THE PROBLEM >>
Return the rows below verbatim, starting at the first line and stopping after the line that contains "(VEINTINUEVE MIL OCHOCIENTOS SESENTA Y TRES y".

-- Opening Marker --

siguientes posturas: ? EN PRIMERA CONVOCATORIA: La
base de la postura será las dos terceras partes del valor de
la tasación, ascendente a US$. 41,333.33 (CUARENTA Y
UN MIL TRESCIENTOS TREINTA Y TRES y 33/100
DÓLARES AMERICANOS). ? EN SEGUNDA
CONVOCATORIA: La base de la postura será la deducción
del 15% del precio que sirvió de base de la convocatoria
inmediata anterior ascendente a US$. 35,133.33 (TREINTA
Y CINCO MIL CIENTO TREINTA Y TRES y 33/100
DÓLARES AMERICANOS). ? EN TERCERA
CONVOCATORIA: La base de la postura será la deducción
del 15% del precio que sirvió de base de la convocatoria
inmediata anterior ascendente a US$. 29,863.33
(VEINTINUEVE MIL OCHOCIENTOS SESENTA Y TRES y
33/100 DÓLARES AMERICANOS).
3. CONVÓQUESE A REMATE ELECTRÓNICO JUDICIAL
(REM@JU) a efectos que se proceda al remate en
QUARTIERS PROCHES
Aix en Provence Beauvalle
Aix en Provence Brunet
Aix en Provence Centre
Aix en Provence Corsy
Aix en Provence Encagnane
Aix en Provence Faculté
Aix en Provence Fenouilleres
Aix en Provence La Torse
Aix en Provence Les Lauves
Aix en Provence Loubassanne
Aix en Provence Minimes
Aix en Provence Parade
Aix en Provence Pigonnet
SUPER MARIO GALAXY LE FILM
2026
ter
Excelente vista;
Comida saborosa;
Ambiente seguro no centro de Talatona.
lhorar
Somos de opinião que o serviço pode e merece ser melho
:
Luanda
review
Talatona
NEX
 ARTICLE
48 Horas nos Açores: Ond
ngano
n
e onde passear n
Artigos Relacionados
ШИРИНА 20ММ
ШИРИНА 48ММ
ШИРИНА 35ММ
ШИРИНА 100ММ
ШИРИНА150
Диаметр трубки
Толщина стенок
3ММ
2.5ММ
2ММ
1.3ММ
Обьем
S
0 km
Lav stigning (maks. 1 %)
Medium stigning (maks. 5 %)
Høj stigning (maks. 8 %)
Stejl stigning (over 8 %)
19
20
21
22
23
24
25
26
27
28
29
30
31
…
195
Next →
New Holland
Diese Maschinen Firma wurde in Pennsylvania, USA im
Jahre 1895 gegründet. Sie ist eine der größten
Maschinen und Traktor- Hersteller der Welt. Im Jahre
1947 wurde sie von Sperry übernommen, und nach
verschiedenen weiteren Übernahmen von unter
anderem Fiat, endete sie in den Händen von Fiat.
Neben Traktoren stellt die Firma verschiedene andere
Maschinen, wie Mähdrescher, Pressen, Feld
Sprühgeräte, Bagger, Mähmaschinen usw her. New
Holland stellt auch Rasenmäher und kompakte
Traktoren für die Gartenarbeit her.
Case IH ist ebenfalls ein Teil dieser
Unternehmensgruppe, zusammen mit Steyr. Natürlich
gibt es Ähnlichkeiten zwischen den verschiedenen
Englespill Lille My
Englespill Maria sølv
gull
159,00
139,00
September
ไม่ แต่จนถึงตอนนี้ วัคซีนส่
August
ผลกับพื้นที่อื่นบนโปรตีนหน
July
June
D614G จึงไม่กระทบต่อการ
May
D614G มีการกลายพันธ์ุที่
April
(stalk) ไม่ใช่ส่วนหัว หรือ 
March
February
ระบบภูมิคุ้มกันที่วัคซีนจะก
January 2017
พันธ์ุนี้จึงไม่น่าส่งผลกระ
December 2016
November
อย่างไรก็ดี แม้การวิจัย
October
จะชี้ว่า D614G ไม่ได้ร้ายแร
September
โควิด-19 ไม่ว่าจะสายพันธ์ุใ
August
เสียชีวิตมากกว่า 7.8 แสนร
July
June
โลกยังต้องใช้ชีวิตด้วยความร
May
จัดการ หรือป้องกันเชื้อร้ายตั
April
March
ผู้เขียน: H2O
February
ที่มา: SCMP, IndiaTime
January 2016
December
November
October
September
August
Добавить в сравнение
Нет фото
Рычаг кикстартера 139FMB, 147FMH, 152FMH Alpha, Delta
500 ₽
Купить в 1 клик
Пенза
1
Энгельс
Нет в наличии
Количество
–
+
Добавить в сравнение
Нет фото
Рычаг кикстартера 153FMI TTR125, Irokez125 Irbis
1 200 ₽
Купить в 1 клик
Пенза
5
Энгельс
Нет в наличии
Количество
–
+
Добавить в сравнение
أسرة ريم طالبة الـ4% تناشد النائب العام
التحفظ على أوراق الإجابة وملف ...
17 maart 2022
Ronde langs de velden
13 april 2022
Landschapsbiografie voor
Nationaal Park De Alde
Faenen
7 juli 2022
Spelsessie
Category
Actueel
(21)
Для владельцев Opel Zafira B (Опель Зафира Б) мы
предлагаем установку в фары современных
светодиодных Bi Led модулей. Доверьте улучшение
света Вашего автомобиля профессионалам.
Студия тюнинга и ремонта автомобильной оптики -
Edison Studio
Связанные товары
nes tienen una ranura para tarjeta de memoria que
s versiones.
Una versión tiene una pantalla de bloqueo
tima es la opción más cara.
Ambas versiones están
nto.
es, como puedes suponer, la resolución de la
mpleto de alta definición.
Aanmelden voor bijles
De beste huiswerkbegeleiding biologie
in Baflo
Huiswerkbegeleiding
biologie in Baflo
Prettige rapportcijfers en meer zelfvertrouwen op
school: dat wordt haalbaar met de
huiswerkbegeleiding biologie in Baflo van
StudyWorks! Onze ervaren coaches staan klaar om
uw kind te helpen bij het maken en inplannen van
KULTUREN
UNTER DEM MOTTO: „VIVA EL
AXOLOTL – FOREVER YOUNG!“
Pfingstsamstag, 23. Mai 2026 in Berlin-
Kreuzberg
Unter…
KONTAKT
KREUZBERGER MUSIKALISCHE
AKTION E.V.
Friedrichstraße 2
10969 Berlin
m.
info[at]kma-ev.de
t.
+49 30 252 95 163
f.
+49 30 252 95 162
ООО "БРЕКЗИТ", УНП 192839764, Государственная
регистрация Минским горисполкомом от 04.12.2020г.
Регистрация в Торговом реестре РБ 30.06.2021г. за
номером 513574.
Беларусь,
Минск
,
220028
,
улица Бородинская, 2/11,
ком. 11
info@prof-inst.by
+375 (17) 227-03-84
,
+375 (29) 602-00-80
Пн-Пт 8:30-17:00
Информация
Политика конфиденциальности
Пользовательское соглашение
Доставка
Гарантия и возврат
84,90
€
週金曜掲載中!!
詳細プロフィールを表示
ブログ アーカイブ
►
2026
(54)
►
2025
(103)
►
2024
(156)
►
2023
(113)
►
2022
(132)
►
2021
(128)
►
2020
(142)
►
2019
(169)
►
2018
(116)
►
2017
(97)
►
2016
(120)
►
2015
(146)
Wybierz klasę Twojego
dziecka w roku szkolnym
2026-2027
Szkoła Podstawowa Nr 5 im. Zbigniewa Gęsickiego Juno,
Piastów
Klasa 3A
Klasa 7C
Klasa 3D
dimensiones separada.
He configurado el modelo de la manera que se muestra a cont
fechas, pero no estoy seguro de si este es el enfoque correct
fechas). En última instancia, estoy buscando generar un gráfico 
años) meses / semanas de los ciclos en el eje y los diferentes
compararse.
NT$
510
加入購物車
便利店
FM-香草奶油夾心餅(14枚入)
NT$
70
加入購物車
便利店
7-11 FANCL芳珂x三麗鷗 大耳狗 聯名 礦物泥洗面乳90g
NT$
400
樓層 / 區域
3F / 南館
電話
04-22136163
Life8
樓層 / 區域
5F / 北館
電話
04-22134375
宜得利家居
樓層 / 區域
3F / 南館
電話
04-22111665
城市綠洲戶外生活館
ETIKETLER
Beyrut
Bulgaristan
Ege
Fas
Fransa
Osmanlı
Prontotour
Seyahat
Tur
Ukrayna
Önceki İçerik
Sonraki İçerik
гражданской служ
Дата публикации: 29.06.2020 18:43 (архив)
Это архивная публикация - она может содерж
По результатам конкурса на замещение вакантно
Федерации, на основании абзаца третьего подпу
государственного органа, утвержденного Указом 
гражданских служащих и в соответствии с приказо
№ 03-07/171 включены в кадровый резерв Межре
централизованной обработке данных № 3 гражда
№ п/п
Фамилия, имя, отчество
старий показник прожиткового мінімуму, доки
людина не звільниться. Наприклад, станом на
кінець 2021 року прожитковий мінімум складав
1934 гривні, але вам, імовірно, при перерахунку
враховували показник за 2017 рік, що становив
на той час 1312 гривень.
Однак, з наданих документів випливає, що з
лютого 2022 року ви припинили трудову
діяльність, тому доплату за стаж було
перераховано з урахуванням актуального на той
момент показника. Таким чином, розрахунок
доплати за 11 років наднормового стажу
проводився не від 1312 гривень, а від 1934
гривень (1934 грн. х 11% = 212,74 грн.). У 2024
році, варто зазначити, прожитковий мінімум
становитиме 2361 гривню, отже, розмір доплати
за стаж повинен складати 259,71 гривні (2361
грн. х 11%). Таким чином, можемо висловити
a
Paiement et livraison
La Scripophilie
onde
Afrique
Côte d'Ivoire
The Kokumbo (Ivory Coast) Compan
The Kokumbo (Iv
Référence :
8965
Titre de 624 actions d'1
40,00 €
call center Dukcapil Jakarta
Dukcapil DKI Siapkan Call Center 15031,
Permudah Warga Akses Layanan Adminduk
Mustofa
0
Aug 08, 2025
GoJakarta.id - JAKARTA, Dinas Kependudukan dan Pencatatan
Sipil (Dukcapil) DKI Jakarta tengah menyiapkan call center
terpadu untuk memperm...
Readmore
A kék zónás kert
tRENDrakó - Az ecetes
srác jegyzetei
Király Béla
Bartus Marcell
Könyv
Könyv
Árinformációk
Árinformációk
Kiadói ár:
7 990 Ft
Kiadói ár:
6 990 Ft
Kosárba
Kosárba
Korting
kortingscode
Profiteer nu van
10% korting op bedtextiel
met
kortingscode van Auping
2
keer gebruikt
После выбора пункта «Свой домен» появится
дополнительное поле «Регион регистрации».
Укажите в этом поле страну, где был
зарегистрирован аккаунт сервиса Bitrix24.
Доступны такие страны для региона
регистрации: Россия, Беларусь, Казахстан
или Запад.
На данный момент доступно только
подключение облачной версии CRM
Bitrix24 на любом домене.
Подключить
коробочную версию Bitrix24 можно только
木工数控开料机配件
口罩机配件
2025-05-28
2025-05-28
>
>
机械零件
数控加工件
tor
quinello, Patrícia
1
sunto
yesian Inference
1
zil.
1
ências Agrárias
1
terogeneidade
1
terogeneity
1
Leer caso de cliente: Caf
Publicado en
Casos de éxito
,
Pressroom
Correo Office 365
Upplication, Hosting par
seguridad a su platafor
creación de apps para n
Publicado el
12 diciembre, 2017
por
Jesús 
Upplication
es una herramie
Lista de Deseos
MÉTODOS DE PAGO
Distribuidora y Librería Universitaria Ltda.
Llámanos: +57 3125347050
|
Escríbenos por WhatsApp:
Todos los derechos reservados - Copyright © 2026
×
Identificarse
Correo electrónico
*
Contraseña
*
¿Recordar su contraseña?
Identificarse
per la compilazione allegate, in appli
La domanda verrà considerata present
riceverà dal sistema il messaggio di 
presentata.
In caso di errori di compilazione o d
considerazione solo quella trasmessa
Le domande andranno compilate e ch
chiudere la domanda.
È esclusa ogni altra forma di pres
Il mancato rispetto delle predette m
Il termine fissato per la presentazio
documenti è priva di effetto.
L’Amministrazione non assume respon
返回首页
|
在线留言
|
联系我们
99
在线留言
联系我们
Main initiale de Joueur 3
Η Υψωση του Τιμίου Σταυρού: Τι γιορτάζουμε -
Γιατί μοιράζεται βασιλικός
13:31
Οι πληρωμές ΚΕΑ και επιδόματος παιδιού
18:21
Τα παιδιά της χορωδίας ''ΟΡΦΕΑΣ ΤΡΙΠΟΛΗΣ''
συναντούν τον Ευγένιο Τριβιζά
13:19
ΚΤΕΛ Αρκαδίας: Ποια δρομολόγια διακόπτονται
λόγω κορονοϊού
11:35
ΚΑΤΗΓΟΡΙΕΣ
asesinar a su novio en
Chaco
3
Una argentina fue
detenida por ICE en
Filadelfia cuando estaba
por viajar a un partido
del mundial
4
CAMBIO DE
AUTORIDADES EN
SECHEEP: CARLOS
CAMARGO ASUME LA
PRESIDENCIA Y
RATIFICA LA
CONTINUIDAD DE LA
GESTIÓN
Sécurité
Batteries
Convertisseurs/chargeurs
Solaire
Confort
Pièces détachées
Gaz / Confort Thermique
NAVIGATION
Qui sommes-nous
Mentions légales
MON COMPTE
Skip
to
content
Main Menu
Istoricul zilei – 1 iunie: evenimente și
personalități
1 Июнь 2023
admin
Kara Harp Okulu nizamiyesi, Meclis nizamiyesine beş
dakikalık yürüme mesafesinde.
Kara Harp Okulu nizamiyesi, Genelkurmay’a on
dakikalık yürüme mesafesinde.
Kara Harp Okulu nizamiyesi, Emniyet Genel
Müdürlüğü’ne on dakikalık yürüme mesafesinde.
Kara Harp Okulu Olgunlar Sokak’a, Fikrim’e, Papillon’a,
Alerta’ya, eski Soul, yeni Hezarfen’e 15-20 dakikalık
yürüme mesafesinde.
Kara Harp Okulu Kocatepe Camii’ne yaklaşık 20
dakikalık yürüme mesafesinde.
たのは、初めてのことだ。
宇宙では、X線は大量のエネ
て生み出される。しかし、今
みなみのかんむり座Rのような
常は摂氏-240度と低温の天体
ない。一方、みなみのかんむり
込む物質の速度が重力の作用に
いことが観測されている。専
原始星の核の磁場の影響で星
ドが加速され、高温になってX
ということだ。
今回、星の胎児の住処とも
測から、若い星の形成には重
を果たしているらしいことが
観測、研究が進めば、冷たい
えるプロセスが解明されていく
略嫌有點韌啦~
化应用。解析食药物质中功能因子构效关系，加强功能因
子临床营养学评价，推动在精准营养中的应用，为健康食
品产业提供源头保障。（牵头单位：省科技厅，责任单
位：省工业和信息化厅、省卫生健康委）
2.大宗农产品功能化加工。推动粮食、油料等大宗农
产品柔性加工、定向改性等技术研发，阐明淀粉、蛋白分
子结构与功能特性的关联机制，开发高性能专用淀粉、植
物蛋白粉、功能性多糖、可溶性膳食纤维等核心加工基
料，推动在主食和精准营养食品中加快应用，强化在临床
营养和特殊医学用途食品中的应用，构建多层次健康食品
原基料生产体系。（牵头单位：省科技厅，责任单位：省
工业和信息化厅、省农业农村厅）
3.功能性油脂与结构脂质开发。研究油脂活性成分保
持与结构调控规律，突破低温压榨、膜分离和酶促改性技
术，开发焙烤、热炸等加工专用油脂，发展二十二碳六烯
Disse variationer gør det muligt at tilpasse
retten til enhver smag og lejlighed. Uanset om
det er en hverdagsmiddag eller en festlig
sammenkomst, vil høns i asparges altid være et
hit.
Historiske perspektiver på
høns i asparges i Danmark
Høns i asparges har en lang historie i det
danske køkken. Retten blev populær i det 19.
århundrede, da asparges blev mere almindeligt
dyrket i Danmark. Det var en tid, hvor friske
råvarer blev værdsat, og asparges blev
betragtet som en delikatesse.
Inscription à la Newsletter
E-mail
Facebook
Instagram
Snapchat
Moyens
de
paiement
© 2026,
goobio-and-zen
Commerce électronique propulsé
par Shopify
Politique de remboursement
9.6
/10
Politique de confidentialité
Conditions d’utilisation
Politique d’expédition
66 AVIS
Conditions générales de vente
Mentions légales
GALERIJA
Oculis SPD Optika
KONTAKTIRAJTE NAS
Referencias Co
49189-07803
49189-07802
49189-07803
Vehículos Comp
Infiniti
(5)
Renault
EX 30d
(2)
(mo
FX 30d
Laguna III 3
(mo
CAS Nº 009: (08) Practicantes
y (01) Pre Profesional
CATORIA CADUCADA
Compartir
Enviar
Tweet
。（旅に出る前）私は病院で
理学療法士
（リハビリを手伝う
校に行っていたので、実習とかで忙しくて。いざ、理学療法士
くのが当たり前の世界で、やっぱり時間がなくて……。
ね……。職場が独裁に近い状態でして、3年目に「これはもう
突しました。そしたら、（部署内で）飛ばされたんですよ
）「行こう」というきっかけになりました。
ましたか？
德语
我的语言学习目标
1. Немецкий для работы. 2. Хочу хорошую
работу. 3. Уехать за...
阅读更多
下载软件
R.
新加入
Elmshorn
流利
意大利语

-- Closing Marker --

SOLUTION TO THIS EXERCISE >>
siguientes posturas: ? EN PRIMERA CONVOCATORIA: La
base de la postura será las dos terceras partes del valor de
la tasación, ascendente a US$. 41,333.33 (CUARENTA Y
UN MIL TRESCIENTOS TREINTA Y TRES y 33/100
DÓLARES AMERICANOS). ? EN SEGUNDA
CONVOCATORIA: La base de la postura será la deducción
del 15% del precio que sirvió de base de la convocatoria
inmediata anterior ascendente a US$. 35,133.33 (TREINTA
Y CINCO MIL CIENTO TREINTA Y TRES y 33/100
DÓLARES AMERICANOS). ? EN TERCERA
CONVOCATORIA: La base de la postura será la deducción
del 15% del precio que sirvió de base de la convocatoria
inmediata anterior ascendente a US$. 29,863.33
(VEINTINUEVE MIL OCHOCIENTOS SESENTA Y TRES y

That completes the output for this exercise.